Why Conquering One Addiction Often Leads to Suffering From Another

When you’re recovering from an addiction, there is no greater feeling than achieving your first 30 days of sobriety — 30 full days without drugs and alcohol, including nights and weekends. The mental fog created by mind-altering substances starts to dissipate, creating a childlike high on life. Despite what you have put your body through and how hopeless and suicidal you may have once felt, you now have a second chance at life.

[See: 9 Things to Do or Say When a Loved One Talks About Taking Their Life.]

At 60 days, the substance-induced fog is a mere memory and reality can hit you like a bag of bricks. This is a period of sobriety those of us in the addiction field like to call “whack-a-mole” recovery. Just when you think you can breathe a sigh of relief, you start to notice a variety of painful behaviors that seem to have no correlation with substance abuse, but evoke similar feelings. Now, instead of battling drug or alcohol addiction, you may be on your way to sex addiction, gambling addiction, codependency, food addiction or something else.

Why? Because there is almost always a deep behavioral addiction or mental disorder that serves as a catalyst to substance abuse. In an addict’s natural state, he or she wants to reach externally to dull an internal problem. Whether the external source is a person, a mind-altering substance or an adrenaline-provoking action, the goal is to mask uncomfortable feelings by any means necessary. Taking drugs and alcohol from an addict is similar to taking a flotation device away from someone who doesn’t know how to swim: He or she will panic and grab on to anything to stay afloat. Rarely do I see someone enter treatment with an addiction solely to drugs and alcohol.

That vicious cycle is why New Method Wellness, the recovery treatment center where I’m the clinical director, places a heavy emphasis on intensive outpatient treatment after a primary treatment program. Outpatient treatment serves as a safety net for our clients when these addictive behaviors rear their ugly heads. But even if outpatient treatment is not an option for you, there are a handful of tools out there that can aid in combating these addictive behaviors. Among them:

1. Support Groups

Developing a community of people who understand your way of thinking and relate to your reactionary behavior will give you hope for recovery while also augmenting your feelings of connectedness. No longer will you be able to support thoughts such as “Nobody understands me” and “They just don’t get it; I am hopeless.” Anonymous groups exist for nearly every addiction under the sun. Here are a few them:

Sex and Love Addicts Anonymous

Gamblers Anonymous (626-960-3500)

Codependents Anonymous (888-444-2359)

Overeaters Anonymous (505-891-2664)

2. Cognitive Behavioral Therapy

Cognitive behavioral therapy, or CBT, is the most common therapeutic technique to treat addiction. Luckily, CBT is a very interactive style of therapy, meaning it will provide you with behavioral tools you can use outside of the clinic. Here are a few common CBT strategies:

Thought Monitoring: Make a daily log of your negative and obsessive thoughts throughout the day. Rank each thought on a scale of 1 to 10, based on how much anxiety the thought gives you.

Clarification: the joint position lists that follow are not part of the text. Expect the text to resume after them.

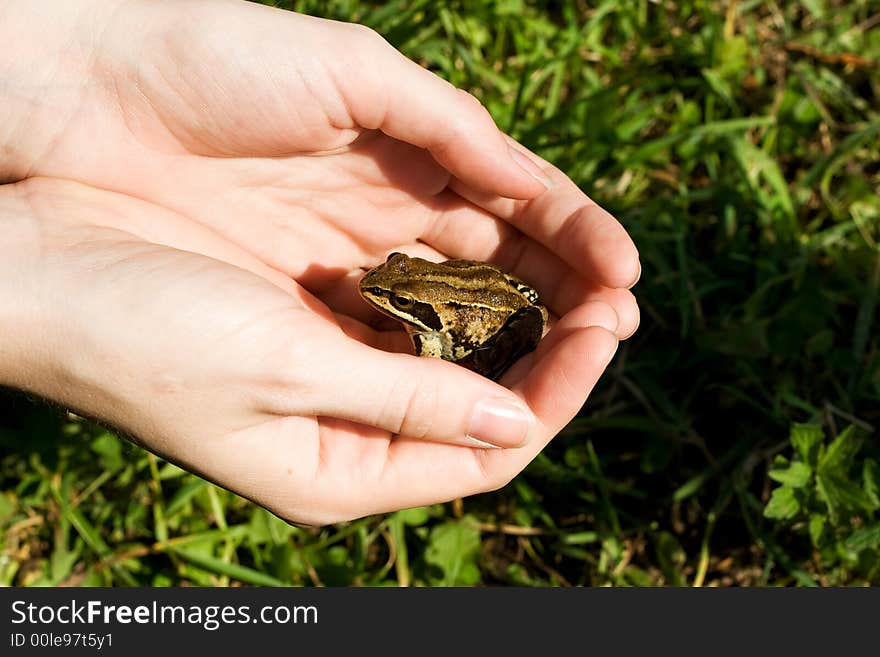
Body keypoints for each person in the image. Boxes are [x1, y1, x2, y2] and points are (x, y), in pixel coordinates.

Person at [0, 0, 640, 526]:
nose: (377, 291)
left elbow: (442, 333)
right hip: (478, 287)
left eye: (393, 296)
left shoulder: (428, 312)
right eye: (389, 280)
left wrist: (87, 58)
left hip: (498, 316)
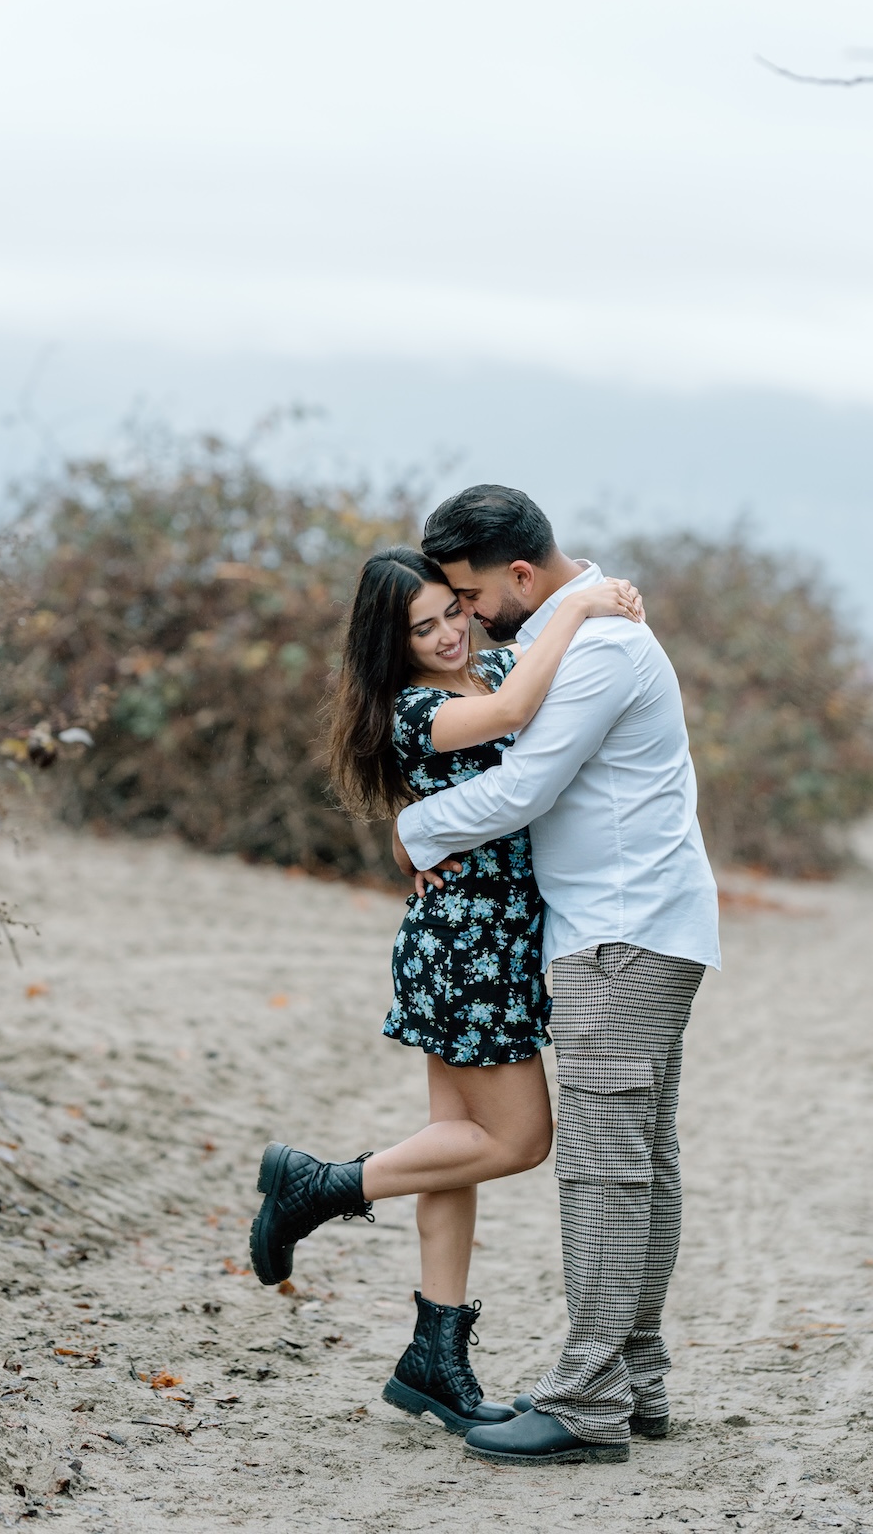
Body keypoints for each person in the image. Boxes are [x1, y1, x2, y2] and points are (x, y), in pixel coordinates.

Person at [248, 544, 643, 1434]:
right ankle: (322, 1185)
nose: (447, 634)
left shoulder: (493, 666)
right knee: (520, 1140)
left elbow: (527, 692)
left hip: (495, 938)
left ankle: (434, 1357)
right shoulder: (417, 709)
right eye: (421, 629)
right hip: (466, 946)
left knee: (454, 1147)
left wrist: (410, 833)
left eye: (453, 611)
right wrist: (582, 606)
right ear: (393, 646)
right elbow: (513, 713)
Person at [393, 485, 721, 1467]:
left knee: (605, 1167)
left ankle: (587, 1404)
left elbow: (525, 788)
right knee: (642, 1160)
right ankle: (634, 1383)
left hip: (621, 935)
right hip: (637, 925)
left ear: (521, 574)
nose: (467, 614)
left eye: (470, 595)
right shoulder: (574, 635)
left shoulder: (599, 649)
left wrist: (415, 829)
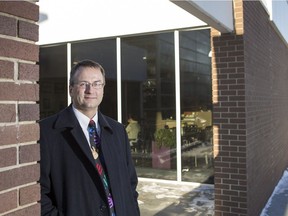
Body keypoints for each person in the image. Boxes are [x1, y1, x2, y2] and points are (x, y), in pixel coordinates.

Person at [40, 60, 140, 216]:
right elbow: (39, 193)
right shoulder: (47, 132)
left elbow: (130, 184)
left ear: (103, 89)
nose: (90, 90)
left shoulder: (118, 131)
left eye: (96, 84)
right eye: (83, 84)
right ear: (71, 89)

Rationalized Thinking: You can take thought monitoring a step further by writing a rational response to your anxiety-tagged thoughts. For example, an anxious thought could be, “My boss must want me to fail with this workload,” while a rational response would be, “My boss is giving me these responsibilities because she sees me as a trustworthy employee who can handle this workload.”

Relaxation Techniques: Breathing work can help immensely when we feel anxious, overwhelmed or when our minds cannot relax enough to think rationally. A good breathing technique is the 5-5-5 method. Breath in for five seconds, hold your breath for five seconds and let your breath out for five seconds. Repeat this breathing technique until you feel relaxed.

[See: 8 Ways to Relax — Now.]

3. Outside Therapy

I always recommend seeking help from a therapist. Specialized therapy allows the recipient to delve deeper into the core behavioral addiction while establishing coping mechanisms to integrate into everyday life.

[See: How to Find the Best Mental Health Professional for You.]

While I highly recommend attending outpatient treatment after a 30- or 60-day inpatient program for substance abuse and behavioral addictions, I believe that each one of these tools — or a combination of them — is a good alternative for addressing the chaos that evolves during the recovery process.